[Provided passage]

Coulomb Gauge misunderstanding

Question

If we have $\vec A(\vec r,t)$ and $\phi (\vec r,t)$ and we make the following gauge transformations:

$$\vec A(\vec r,t)'= \vec A(\vec r,t) + \nabla f(\vec r,t)$$

$$\phi(\vec r,t)'=\phi(\vec r,t) - \frac{\partial f(\vec r,t)}{\partial t}.$$

Coulomb Gauge: When we say this condition must be fulfilled: $\nabla \vec A(\vec r,t)=0$ does this also imply:

$$\nabla \vec A(\vec r,t)'=0$$

In our notes we wrote:

$$\nabla \vec A(\vec r,t)'=\nabla [\vec A(\vec r,t) + \nabla f(\vec r,t)]=0$$

$$\nabla \vec A(\vec r,t)'=\nabla\vec A(\vec r,t) + \Delta f(\vec r,t)=0$$

Assuming $\nabla \vec A(\vec r,t)=g(\vec r,t)$

$$\nabla \vec A(\vec r,t)'= g(\vec r,t)+ \Delta f(\vec r,t)=0 \rightarrow \Delta f(\vec r,t)=-g(\vec r,t) $$

But I also have seen this:

$$\nabla \vec A(\vec r,t)'=\nabla\vec A(\vec r,t) + \Delta f(\vec r,t)$$

Intital condition: $$\nabla\vec A(\vec r,t)=0$$

Then $$\Delta f(\vec r,t)=0$$

So I am really confused. When we consider the following condition $\nabla \vec A=0$ do we assume that the initial NOT TRANSFORMED vector potential must satisfy this condition or the transformed vector potential $\vec A'$ ?

EDIT:

Or we could also have:

$$\nabla \vec A(\vec r,t)'=h(\vec r,t)$$

And in the end you would get for $\Delta f(\vec r,t)$:

1. $\Delta f(\vec r,t)= h(\vec r,t)$ when you assume that $\nabla \vec A =0$
2. $\Delta f(\vec r,t)= h(\vec r,t) - g(\vec r,t)$ when you assume that $\nabla \vec A = g(\vec r,t)$.

As I mentioned earlier, I am thoroughly confused about what is going on?

Answer 1

First of all I suggest to correct your notation, you used the same symbol for the gradient and the divergence (omitting the dot). In the following I'll assume you are familiar with these concepts.

[/Provided passage]
[Data to examine]

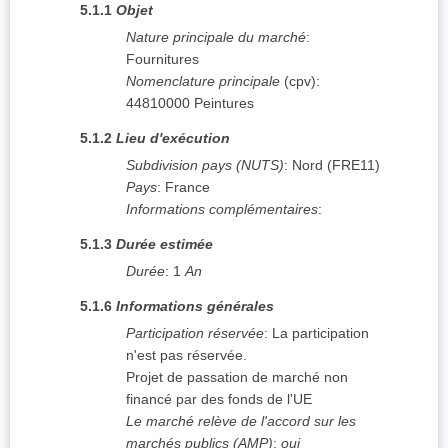
5.1.1
Objet
Nature principale du marché
:
Fournitures
Nomenclature principale
(
cpv
):
44810000
Peintures
5.1.2
Lieu d'exécution
Subdivision pays (NUTS)
:
Nord
(
FRE11
)
Pays
:
France
Informations complémentaires
:
5.1.3
Durée estimée
Durée
:
1
An
5.1.6
Informations générales
Participation réservée
:
La participation
n'est pas réservée.
Projet de passation de marché non
financé par des fonds de l'UE
Le marché relève de l'accord sur les
marchés publics (AMP)
:
oui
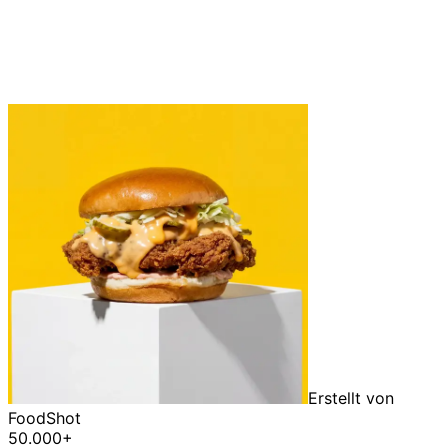
Erstellt von
FoodShot
50.000+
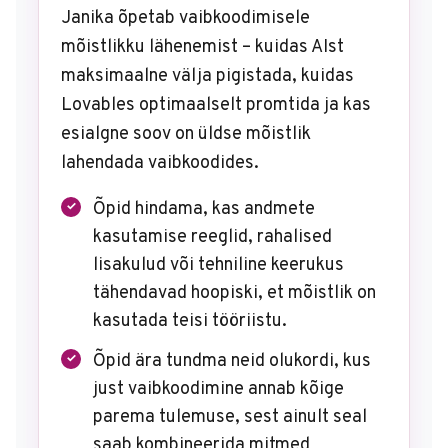
Janika õpetab vaibkoodimisele
mõistlikku lähenemist – kuidas AIst
maksimaalne välja pigistada, kuidas
Lovables optimaalselt promtida ja kas
esialgne soov on üldse mõistlik
lahendada vaibkoodides.
Õpid hindama, kas andmete
kasutamise reeglid, rahalised
lisakulud või tehniline keerukus
tähendavad hoopiski, et mõistlik on
kasutada teisi tööriistu.
Õpid ära tundma neid olukordi, kus
just vaibkoodimine annab kõige
parema tulemuse, sest ainult seal
saab kombineerida mitmed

[/Data to examine]

§ Aim of the task
Return the portion of the Coulomb gauge thread from "1. $\Delta f(\vec" to "is going on?", copied word for word.

§ Solution for this problem
1. $\Delta f(\vec r,t)= h(\vec r,t)$ when you assume that $\nabla \vec A =0$
2. $\Delta f(\vec r,t)= h(\vec r,t) - g(\vec r,t)$ when you assume that $\nabla \vec A = g(\vec r,t)$.

As I mentioned earlier, I am thoroughly confused about what is going on?